3 IP/7 H/7 ER/2 BB/2 SO

This added up to a 21.00 ERA. Not super promising. Then last night Sanchez put up this line:

5.1 IP/6 H/2 ER/3 BB/ 6 SO

And suddenly all was right in the world again. I breathed a sigh of relief last night as I listened to the game. Then I started to think about it objectively. Was one outing enough to make me feel as if Sanchez was in top form? Or, if you consider it even further, were the first 3 innings that Sanchez pitched really a cause for concern?

I think this is something that I really struggle with as a baseball fan. It’s so easy for me to live and die with each inning pitched, with each game played, and with each at-bat.

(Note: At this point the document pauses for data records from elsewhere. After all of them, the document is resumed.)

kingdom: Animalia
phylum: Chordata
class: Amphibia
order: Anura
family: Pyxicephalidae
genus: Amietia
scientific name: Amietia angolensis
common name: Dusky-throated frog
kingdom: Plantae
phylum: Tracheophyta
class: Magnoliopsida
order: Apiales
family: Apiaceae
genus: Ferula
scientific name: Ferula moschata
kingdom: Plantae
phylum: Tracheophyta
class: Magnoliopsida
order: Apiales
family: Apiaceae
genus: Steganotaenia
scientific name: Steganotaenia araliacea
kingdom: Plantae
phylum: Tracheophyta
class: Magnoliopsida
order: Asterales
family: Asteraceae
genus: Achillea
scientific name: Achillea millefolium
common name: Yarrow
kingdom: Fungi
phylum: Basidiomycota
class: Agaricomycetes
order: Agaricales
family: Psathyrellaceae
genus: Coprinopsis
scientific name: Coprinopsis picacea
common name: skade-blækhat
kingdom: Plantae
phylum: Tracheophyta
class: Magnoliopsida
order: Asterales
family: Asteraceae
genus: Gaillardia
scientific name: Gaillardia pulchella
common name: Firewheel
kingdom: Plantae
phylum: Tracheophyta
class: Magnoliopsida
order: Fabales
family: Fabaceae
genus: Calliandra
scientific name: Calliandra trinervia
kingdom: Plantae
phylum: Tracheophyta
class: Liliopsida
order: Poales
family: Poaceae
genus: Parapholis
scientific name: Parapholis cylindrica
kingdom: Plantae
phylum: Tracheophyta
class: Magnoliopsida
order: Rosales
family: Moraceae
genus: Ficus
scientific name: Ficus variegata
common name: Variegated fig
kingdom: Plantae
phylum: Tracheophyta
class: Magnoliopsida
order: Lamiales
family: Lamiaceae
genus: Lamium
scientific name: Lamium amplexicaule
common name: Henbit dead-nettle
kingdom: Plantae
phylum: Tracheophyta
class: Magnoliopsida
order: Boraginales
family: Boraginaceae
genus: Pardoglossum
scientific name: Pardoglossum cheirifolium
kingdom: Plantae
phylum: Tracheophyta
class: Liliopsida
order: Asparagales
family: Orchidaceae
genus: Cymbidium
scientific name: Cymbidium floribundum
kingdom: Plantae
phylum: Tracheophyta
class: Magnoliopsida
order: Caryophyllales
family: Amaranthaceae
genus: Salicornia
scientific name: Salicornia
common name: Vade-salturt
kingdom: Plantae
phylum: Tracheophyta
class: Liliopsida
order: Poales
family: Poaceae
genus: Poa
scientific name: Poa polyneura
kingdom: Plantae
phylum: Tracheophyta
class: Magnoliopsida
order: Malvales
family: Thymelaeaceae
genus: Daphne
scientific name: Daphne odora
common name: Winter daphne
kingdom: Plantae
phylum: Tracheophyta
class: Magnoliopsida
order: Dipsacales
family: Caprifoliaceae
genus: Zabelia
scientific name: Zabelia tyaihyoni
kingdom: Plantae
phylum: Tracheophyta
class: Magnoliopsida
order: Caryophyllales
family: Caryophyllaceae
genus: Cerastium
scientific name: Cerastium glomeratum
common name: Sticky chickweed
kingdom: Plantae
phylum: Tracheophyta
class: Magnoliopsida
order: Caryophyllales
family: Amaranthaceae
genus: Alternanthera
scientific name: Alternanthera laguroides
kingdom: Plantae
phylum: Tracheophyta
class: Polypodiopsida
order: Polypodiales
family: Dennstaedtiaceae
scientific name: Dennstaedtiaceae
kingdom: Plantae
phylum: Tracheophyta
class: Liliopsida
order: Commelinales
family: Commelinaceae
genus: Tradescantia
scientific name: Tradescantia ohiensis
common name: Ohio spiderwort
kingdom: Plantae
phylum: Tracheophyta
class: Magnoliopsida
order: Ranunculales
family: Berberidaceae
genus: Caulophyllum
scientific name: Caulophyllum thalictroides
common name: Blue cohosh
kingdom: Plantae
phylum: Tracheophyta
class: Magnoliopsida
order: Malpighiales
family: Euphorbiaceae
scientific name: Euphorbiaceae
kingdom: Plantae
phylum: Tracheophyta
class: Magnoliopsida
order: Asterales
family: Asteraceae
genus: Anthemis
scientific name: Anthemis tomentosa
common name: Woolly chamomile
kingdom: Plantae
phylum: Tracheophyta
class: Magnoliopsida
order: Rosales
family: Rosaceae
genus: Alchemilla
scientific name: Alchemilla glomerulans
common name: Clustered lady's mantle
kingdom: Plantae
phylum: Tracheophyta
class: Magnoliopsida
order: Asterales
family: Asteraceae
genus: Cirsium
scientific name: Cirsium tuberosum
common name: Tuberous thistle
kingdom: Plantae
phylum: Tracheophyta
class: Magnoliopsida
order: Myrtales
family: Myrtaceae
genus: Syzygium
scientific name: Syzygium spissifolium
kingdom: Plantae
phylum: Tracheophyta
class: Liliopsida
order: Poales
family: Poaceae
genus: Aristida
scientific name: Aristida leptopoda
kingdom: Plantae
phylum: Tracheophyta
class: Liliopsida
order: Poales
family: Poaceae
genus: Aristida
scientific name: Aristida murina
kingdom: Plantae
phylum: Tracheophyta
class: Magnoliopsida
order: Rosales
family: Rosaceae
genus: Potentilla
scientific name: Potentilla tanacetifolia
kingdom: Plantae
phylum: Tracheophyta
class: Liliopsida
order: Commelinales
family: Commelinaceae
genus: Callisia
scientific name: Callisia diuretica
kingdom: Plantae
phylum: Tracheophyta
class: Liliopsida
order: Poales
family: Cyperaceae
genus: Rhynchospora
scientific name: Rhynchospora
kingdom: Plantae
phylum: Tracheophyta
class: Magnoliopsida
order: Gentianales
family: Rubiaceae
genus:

This is especially hard for me during spring training. It’s my first look at the team in 4 months and when someone struggles, I instantly think that things are going to turn out horrible.

An outing like Sanchez’s reminds me about sample size. How little the guy has actually pitched this spring and how I need to restrain my tendency for snap-judgement. It reminds me of how much stock I (somewhat foolishly) put in spring-training. This is the time that guys are getting warmed up for the season. They’re making an adjustment to their batting stance. They’re trying out a new pitch.

This doesn’t mean that spring training should be completely disregarded. I just think I take it too seriously. So I’m taking a step back for the next few weeks. Once spring training is over, I’ll make my assessments and decisions.

Thank you, Jonathan Sanchez, for showing me that I’m in regular-season mode a little too early. Let’s wait and see what happens.